What is expected
The lines to copy are those in the records below that hold the word "dass".

*** Opening Record set ***

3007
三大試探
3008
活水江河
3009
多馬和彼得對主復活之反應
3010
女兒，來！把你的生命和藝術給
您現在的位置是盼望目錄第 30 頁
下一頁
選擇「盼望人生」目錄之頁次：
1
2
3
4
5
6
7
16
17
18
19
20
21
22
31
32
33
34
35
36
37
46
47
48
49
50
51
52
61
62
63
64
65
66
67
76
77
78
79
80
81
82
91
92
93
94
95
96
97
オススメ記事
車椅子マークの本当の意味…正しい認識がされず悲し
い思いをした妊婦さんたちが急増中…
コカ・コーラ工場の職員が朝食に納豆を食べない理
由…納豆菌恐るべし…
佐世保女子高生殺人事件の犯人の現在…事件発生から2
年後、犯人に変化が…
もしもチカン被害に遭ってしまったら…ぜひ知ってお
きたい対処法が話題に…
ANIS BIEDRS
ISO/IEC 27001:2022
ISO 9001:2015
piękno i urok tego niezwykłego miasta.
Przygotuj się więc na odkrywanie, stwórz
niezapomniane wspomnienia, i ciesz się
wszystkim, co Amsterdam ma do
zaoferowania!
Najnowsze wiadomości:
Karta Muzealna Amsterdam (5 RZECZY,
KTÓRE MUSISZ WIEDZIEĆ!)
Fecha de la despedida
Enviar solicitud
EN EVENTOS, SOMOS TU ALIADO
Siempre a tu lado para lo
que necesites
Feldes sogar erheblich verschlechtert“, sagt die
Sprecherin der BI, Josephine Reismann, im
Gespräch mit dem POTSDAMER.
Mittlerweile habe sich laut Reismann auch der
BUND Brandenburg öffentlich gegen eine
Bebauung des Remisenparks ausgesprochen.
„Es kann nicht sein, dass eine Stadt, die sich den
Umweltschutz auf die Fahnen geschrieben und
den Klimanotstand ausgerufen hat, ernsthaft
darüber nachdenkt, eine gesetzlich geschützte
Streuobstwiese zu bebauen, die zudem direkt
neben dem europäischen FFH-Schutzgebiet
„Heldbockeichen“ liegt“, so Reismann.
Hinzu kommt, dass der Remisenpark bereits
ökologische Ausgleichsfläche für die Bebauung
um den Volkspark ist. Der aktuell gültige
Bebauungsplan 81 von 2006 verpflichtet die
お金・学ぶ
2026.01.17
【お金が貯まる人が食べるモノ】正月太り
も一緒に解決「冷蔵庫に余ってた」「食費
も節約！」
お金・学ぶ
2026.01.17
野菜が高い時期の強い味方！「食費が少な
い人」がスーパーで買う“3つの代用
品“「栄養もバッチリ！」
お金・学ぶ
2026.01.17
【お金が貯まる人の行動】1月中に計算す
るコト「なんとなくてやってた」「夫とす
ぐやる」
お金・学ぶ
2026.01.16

*** Closing Record set ***

Solution
„Es kann nicht sein, dass eine Stadt, die sich den
Hinzu kommt, dass der Remisenpark bereits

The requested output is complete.